Sheikh Zayed bin Sultan Al Nahyan was widely credited with unifying the seven emirates into one federal state. He was the UAE's first president from the formation of the UAE until his death on 2 November 2004. He was succeeded by his son, Sheikh Khalifa bin Zayed, who died in office on 13 May 2022. Following his brother Khalifa's death, Sheikh Mohamed bin Zayed Al Nahyan was elected the third and current president of the UAE by the Federal Supreme Council on 14 May 2022.

== Election and term ==
The president and vice president are elected every five years by the Federal Supreme Council (FSC) from among its members. The FSC, which is the highest constitutional body in the UAE, consists of all seven emirs. The FSC meets every five years and either reaffirms the existing president or elect a new one. The rulers of Abu Dhabi and Dubai must be among the five required votes, giving the two largest emirates an effective veto power. The term is five years according to the Gregorian calendar, and they are eligible to be re-elected for the same office. If either offices of the president or vice president become vacant due to death, resignation, or other circumstances, the FSC is required to meet within a month and elect a successor for the remainder of the term.

== Constitutional roles and powers ==
The President serves as the head of state. The president's primary role includes overseeing the execution of policy and law. The president is also the commander-in-chief of the United Arab Emirates Armed Forces. The prime minister of the United Arab Emirates is appointed by the president.

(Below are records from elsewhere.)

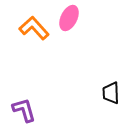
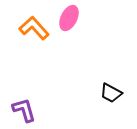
black trapezoid: rotated 60 degrees counterclockwise
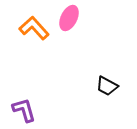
black trapezoid: moved 4 px left, 7 px up
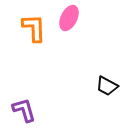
orange L-shape: rotated 40 degrees clockwise
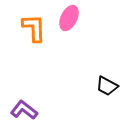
purple L-shape: rotated 36 degrees counterclockwise
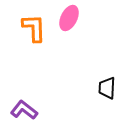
black trapezoid: moved 2 px down; rotated 65 degrees clockwise
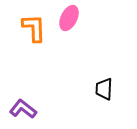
black trapezoid: moved 3 px left, 1 px down
purple L-shape: moved 1 px left, 1 px up
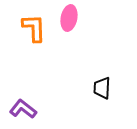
pink ellipse: rotated 15 degrees counterclockwise
black trapezoid: moved 2 px left, 1 px up
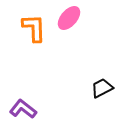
pink ellipse: rotated 30 degrees clockwise
black trapezoid: rotated 60 degrees clockwise
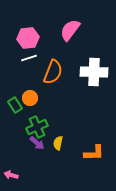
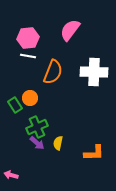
white line: moved 1 px left, 2 px up; rotated 28 degrees clockwise
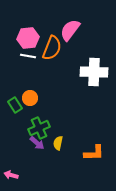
orange semicircle: moved 1 px left, 24 px up
green cross: moved 2 px right, 1 px down
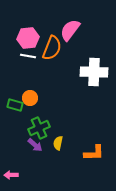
green rectangle: rotated 42 degrees counterclockwise
purple arrow: moved 2 px left, 2 px down
pink arrow: rotated 16 degrees counterclockwise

== List of officeholders (1971–present) ==

| No. | Portrait | Name (Lifespan) | Term of office |  |  | Emirate | House |
| Took office | Left office | Time in office |
| 1 |  | Zayed bin Sultan Al Nahyan زايد بن سلطان آل نهيان (1918–2004) | 2 December 1971 | 2 November 2004 (Died in office) | 32 years, 336 days | Abu Dhabi | Al Nahyan |
| — |  | Maktoum bin Rashid Al Maktoum مكتوم بن راشد آل مكتوم (1943–2006) | 2 November 2004 | 3 November 2004 | 1 day | Dubai | Al Maktoum |
| 2 |  | Khalifa bin Zayed Al Nahyan خليفة بن زايد آل نهيان (1948–2022) | 3 November 2004 | 13 May 2022 (Died in office) | 17 years, 191 days | Abu Dhabi | Al Nahyan |
| — |  | Mohammed bin Rashid Al Maktoum محمد بن راشد آل مكتوم (born 1949) | 13 May 2022 | 14 May 2022 | 1 day | Dubai | Al Maktoum |
| 3 |  | Mohamed bin Zayed Al Nahyan محمد بن زايد آل نهيان (born 1961) | 14 May 2022 | Incumbent | 4 years, 129 days | Abu Dhabi | Al Nahyan |

== Presidential standard ==

The presidential standard is a special version of the UAE flag reserved for the head of state. It is distinct from the original national flag and is regulated by federal protocol. This flag is exclusive to the president and cannot be raised by other federal or private entities.

Similar to the national flag, the green color is associated with growth and prosperity, white symbolizes peace and generosity, black symbolizes strength and resilience, and red with sacrifice and unity.

The emblem on the presidential standard shows a golden falcon with outstretched wings holding a parchment that had the state’s name in Arabic, with a circular shield on its chest that reproduces the UAE flag surrounded by seven stars. The falcon is a long‑standing symbol of strength and heritage in the Gulf, while the seven stars represent the seven emirates.

Presidential standard, 1973 to 2008.
Presidential standard, 2008 to present.